Saved entries:
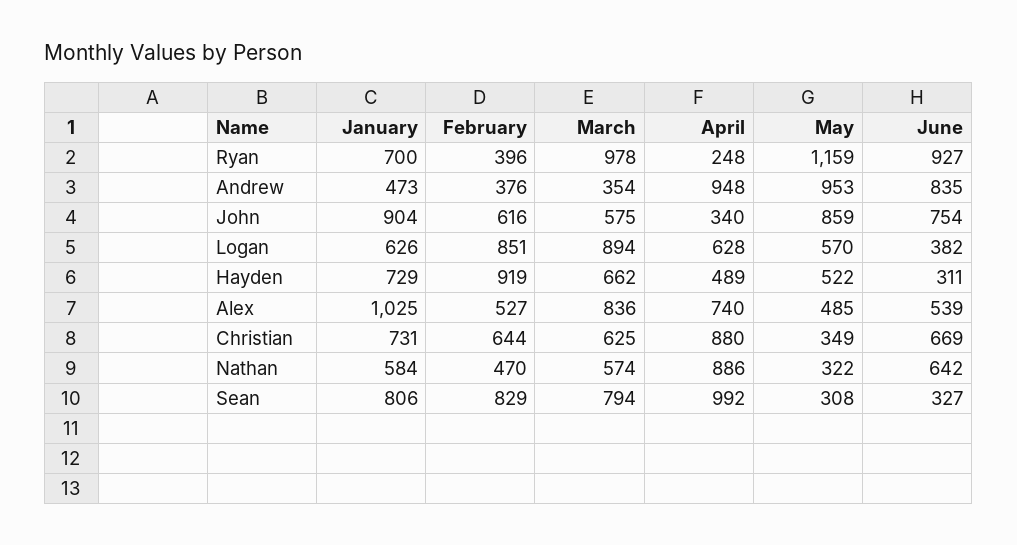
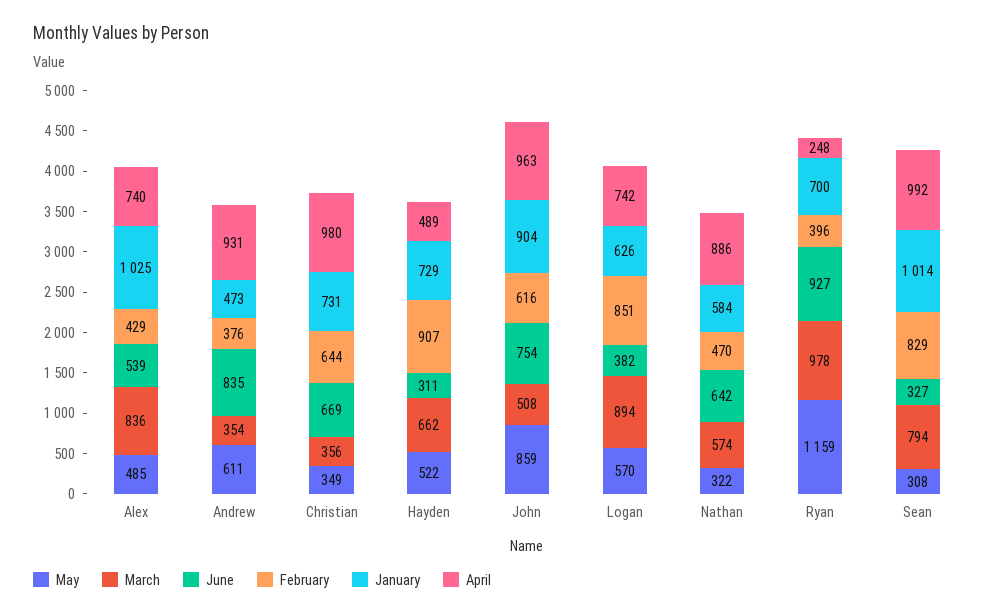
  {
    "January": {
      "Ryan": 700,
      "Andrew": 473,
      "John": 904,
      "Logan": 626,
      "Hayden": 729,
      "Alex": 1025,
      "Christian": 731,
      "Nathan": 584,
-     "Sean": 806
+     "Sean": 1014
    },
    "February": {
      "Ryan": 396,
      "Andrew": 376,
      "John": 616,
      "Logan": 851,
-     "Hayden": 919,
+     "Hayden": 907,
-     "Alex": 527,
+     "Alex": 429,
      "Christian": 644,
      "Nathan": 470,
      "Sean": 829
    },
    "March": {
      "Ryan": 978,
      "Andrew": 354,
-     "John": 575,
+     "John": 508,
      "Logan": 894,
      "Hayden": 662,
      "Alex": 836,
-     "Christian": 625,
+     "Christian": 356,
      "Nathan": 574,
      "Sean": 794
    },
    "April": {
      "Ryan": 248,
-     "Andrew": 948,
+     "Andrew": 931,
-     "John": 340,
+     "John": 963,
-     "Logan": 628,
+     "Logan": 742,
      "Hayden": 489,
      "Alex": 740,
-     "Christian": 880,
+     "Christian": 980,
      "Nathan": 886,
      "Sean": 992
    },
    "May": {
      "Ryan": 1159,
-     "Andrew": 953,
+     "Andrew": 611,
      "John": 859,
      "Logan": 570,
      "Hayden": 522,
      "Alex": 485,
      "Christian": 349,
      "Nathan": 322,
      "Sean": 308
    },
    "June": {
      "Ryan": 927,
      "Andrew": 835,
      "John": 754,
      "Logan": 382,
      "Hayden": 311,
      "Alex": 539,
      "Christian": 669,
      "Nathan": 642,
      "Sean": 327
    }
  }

---

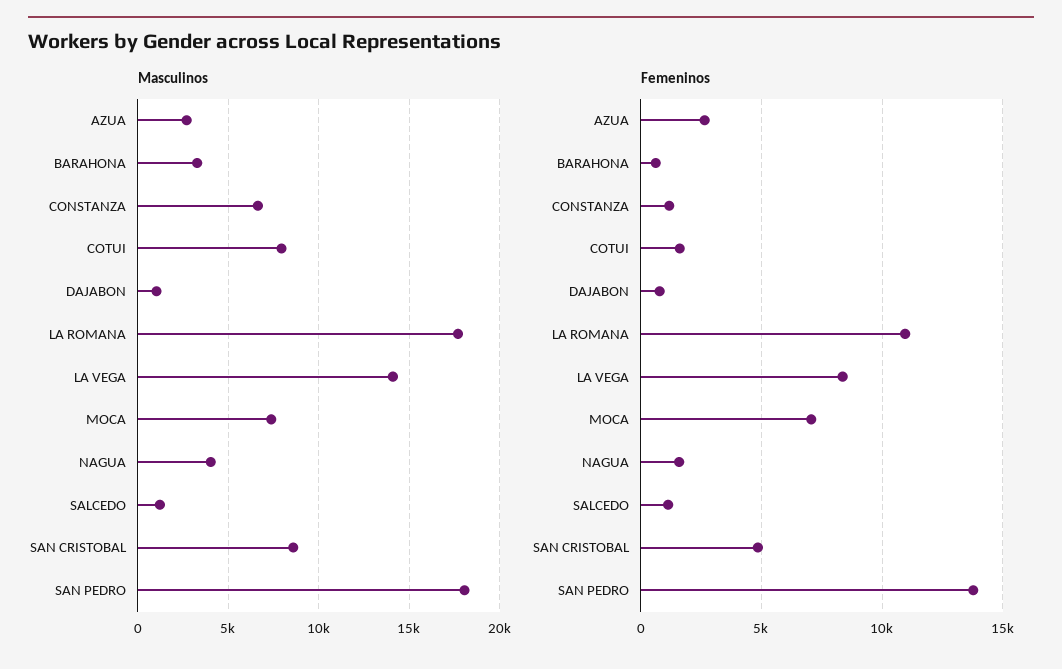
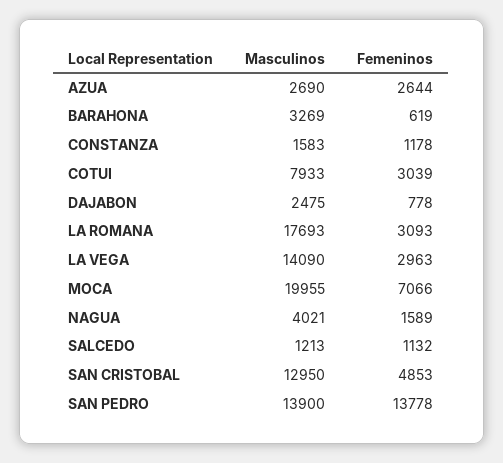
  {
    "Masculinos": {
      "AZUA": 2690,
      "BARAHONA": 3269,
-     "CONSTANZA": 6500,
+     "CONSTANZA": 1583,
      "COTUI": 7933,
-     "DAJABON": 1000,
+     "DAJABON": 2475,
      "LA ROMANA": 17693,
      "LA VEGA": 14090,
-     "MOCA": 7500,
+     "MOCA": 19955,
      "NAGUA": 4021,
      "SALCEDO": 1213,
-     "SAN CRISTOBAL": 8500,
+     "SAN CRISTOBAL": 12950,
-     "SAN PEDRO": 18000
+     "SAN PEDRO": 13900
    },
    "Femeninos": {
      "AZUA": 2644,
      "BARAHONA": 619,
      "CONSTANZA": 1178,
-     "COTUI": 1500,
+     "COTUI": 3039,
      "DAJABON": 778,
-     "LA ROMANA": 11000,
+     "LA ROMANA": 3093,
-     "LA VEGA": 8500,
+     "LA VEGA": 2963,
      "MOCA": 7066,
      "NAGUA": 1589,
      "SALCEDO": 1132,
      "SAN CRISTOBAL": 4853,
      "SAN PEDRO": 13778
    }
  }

* * *

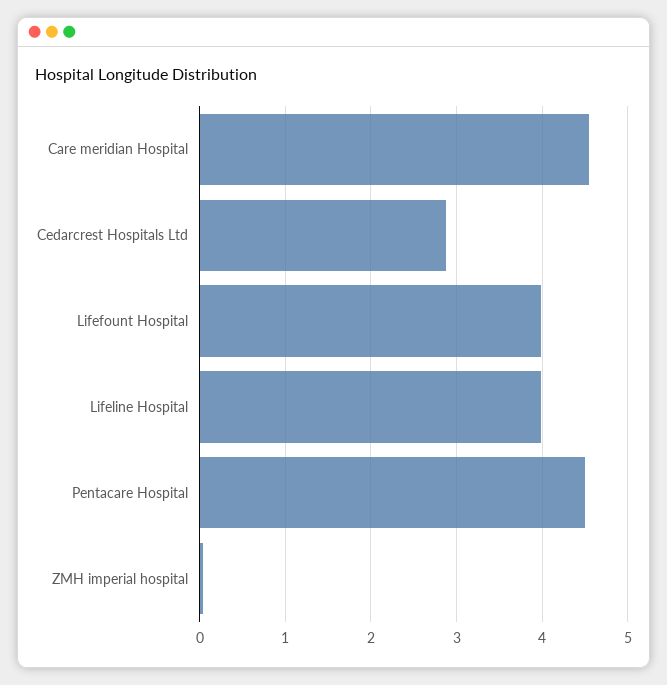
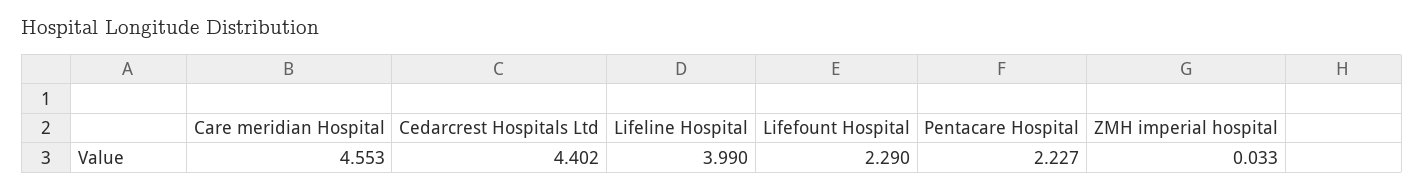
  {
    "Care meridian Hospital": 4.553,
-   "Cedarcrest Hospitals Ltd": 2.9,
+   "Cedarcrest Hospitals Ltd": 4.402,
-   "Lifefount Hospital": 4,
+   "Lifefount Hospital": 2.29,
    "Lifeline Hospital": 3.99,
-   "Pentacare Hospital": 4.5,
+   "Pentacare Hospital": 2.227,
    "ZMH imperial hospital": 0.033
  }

EXERCISE: The answer should be a single number: how many lines in the entries contain "PEDRO".

ANSWER BOX: 3